Brina Svit est née à Ljubljana en Slovénie et vit à Paris depuis 1980. L’essentiel de ses romans a été publié chez Gallimard. Mais depuis 2003, chaque écrit l’est, à la fois en français et dans sa langue maternelle. Elle a reçu de nombreux prix et a été finaliste du Prix Goncourt de la nouvelle. Ce qui n’empêche pas l’auteure, connue et reconnue, d’avoir essuyé un refus. Un roman dont un éditeur n’aurait pas voulu… C’était la première fois.
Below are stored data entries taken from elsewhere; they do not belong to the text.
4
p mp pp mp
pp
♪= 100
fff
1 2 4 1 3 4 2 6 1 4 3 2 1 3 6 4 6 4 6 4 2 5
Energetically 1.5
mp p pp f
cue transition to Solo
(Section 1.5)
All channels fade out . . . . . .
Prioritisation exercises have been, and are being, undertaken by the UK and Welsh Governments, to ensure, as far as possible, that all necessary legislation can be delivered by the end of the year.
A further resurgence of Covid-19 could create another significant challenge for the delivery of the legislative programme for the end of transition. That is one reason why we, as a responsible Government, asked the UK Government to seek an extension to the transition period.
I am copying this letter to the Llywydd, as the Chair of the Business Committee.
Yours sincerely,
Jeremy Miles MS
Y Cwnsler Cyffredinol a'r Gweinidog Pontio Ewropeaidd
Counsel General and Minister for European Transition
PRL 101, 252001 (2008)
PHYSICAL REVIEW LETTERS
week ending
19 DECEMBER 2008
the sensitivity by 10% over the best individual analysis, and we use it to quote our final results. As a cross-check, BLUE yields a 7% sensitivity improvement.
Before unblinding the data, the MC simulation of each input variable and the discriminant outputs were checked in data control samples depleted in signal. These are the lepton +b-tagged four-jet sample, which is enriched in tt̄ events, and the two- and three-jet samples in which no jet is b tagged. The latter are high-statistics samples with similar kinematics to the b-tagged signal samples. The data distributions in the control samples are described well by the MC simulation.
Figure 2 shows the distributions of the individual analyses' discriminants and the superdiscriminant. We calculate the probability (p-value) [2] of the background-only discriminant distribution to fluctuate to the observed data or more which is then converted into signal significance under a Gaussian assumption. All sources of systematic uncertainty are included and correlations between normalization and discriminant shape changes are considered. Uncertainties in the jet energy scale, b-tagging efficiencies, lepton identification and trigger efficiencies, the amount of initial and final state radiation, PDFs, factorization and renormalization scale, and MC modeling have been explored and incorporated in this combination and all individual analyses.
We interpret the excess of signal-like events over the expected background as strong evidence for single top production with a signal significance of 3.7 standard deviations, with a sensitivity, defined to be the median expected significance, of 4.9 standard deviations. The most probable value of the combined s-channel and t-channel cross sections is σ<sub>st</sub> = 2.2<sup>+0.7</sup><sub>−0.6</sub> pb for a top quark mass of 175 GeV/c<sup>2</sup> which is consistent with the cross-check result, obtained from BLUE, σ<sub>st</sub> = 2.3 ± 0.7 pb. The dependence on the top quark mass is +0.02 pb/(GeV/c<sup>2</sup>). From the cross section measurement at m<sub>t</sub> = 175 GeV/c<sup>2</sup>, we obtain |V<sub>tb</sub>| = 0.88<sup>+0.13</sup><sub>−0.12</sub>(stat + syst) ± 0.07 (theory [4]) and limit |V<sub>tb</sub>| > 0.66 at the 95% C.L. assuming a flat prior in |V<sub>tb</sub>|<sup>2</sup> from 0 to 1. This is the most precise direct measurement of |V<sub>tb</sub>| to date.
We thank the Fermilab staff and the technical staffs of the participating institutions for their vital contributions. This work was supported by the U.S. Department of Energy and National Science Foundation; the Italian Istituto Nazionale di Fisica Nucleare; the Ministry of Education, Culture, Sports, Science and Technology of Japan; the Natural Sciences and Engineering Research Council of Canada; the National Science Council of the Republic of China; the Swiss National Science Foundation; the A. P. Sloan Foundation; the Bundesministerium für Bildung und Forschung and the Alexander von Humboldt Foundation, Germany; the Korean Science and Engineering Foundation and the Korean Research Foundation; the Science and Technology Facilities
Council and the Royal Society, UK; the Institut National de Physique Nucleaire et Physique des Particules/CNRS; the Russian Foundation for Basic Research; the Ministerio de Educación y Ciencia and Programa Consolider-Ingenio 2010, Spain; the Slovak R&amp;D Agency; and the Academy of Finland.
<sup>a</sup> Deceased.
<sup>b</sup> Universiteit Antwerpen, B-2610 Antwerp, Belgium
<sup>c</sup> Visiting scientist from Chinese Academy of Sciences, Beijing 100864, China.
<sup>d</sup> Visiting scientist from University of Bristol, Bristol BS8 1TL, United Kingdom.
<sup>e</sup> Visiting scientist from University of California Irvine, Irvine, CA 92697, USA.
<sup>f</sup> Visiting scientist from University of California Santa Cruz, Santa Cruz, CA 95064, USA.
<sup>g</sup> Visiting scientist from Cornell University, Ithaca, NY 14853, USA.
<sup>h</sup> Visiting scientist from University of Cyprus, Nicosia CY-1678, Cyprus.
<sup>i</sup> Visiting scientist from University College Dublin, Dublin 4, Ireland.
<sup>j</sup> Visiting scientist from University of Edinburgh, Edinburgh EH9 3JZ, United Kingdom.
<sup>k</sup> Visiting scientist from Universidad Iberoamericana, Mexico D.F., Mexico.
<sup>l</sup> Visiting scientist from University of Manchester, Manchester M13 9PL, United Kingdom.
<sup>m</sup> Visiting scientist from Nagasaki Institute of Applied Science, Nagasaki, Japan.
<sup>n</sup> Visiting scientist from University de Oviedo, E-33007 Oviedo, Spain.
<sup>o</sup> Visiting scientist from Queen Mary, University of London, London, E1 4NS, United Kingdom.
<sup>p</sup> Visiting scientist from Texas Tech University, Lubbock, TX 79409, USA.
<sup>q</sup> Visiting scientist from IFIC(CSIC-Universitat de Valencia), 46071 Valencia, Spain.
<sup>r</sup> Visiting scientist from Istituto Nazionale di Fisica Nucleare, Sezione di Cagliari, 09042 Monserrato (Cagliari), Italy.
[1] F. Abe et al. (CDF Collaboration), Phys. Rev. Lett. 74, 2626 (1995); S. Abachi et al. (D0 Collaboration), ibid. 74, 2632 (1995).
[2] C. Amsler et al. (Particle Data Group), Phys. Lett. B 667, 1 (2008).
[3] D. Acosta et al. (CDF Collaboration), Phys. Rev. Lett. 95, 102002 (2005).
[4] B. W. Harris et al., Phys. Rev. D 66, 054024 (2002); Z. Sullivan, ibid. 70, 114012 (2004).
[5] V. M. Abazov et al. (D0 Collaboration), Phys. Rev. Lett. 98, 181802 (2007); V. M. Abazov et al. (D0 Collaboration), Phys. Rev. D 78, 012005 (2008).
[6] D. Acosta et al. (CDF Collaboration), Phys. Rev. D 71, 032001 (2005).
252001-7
Peut-être est-ce l’une des raisons qui déclenche chez elle un mal de dos qu’elle ira soigner en Inde, pays qu’elle ne connaît pas. On lui a recommandé une cure ayurvédique qui fait merveille dans la capitale du Kérala, au sud de l’Inde. Et quand elle arrive au portail d’Ayurmana Dharma, en mars 2020, sa vie va se trouver bousculée avec le risque d’un enfermement dû à une épidémie dont elle est vaguement au courant, mais sans plus.
La romancière, qu’elle est, repère les personnes, les nomme, depuis les soignants, les masseurs, jusqu’aux personnes venues d’un peu partout en quête d’apaisement.
Lectrices et lecteurs découvrent les soins, les massages à l’huile, c’est toute une industrie en ces lieux où le corps se redécouvre et s’apprend.
L’auteure était déjà une fervente de yoga, le pratiquait et, lorsqu’on lui intime d’apprendre à respirer, la tentation est de dire : mais je sais tout cela. Elle est finalement très disciplinée, s’abandonne car elle ressent ce besoin de se défaire des maux et de se purger.
Elle a emporté peu d’effets, son ordinateur, un livre, son tapi de yoga, son appareil photos. Elle lave sa robe chaque jour et repère dans le parc jardin, jusqu’au portail du lieu, des arbres avec lesquels elle semble se sentir bien. Mais près d’elle et des autres pensionnaires, est l’intrus appelé coronavirus et qui enfermera au propre comme au figuré jusqu’à forcer au départ. L’accueil souriant des débuts a fait place à une certaine hostilité. La peur grimace les visages.
Restent les êtres des lieux, son humour, son regard vif et les devinettes qu’elle trouve chaque jour ou presque dans sa boîte mail et qui guide l’auteure et sont peut-être le véritable soin reçu sans avoir besoin de donner sa langue au chat pour comprendre.